When retired school teacher Marion (Gina McKee) takes in the ill Patrick (Rupert Everett) after suffering from a stroke, she reflects upon her entire life and the choices she made to keep her husband, Tom (Linus Roache). Flipping between 1997 and 1957, My Policeman tells the story of a love triangle gone wrong.
Basing his script on the acclaimed novel by Bethan Roberts, writer Ron Nyswaner focuses most of the story on the young lives of Marion, Patrick, and Tom, played by Emma Corrin (Princess Diana in The Crown), David Dawson, and Harry Styles, respectively. Marion always had an attraction to Tom, the older brother of her childhood friend, even if he never made an advance. He brings her around to his friend Patrick, a museum curator, and together they cook, go to the theater, and read. Tom eventually proposes to Marion, though their marriage is soon interrupted by the revelation that Patrick was more than just a friend. A story of gay love and betrayal, My Policeman tries to explore the casualties of a homophobic society.
Director Michael Grandage films everything tastefully. Each shot is beautiful to look at but often lacks the substance to actually say something of meaning. His pacing feels painfully slow, dragging out a cliche and predictable story of gay shame and turmoil.
Out of the three lead young performers, David Dawson is the strongest. Breathing life into the original trio, you can’t stop watching his subtle movements. He can’t save Corrin or Styles though. Corrin can’t find the humanity in Marion, who’s desperate need for love ruins the lives around her. Styles’ line readings feel wooden and rehearsed which is the last thing you want when your leading man is being sought after by two people. This, combined with his panned performance in Don’t Worry Darling, is not a strong start to the leading man era of his acting career.
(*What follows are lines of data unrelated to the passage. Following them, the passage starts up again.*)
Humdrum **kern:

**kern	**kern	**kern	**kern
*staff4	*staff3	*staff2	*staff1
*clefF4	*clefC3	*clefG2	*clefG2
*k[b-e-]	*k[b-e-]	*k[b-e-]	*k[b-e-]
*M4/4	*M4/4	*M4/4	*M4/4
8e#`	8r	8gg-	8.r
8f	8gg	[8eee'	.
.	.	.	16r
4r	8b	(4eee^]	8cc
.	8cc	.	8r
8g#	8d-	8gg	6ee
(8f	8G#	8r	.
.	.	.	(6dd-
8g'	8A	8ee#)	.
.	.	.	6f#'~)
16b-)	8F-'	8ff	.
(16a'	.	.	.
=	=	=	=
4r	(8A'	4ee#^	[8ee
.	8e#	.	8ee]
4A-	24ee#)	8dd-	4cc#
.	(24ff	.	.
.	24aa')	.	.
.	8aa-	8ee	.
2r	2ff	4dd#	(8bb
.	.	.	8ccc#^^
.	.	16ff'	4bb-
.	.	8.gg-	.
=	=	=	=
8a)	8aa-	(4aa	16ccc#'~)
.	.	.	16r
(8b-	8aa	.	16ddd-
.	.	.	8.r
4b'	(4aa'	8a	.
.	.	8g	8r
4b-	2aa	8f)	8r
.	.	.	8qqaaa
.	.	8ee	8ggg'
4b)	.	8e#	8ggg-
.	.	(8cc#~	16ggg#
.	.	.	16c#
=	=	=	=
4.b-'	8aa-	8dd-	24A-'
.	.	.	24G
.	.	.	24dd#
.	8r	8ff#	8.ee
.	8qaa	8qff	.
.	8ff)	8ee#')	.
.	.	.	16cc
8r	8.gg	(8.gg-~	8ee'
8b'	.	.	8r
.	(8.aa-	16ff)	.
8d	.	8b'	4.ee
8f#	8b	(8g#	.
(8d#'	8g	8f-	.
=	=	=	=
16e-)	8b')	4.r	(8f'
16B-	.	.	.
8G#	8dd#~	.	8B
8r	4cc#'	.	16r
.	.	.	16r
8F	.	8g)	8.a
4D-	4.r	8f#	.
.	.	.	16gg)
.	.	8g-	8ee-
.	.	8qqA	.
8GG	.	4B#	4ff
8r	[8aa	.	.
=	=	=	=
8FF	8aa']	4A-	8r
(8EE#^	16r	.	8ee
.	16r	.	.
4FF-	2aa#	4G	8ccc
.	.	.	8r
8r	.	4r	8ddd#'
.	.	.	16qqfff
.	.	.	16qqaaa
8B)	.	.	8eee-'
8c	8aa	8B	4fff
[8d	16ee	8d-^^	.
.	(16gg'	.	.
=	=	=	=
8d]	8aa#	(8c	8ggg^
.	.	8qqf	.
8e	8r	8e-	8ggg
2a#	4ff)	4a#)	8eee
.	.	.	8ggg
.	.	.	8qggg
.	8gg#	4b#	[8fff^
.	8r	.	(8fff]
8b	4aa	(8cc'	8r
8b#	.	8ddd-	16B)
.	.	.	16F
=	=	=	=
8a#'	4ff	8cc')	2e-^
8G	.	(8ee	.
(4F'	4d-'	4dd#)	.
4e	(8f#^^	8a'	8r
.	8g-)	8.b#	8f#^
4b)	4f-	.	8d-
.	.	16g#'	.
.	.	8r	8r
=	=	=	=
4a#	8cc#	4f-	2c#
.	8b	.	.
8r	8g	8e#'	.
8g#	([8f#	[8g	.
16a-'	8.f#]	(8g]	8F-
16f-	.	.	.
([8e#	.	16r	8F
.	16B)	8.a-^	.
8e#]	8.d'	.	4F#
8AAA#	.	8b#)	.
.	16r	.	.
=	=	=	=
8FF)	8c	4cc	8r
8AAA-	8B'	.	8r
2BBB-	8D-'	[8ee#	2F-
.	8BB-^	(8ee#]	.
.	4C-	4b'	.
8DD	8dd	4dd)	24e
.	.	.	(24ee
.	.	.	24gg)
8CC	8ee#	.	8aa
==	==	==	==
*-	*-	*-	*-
My Policeman tries to be one of those quiet and heavy British dramas that gained Oscar buzz in the 00s, like Atonement or The Reader. However it fails to be interesting enough to hold one’s attention forty minutes into its nearly two hour run time.
The more interesting dynamic is the triangle formed by the older versions of Patrick, Tom, and Marion. If the focus was on the outcome of their choices, not on how they made them, the emotional and psychological fallout would be more compelling.
It’s a shame that My Policeman isn’t done the way it should be. Throughout history, LGBTQIA individuals have hid a part of themselves and entered heterosexual relationships for their own protection. By living inauthentically, they robbed themselves and possibly their straight counterparts of happiness. That is where the story should be found: in the tragedy of society’s failure in a time gone by, not in the melodrama of a plot played out.
My Policeman is in theaters today and will be released on Amazon Prime November 4.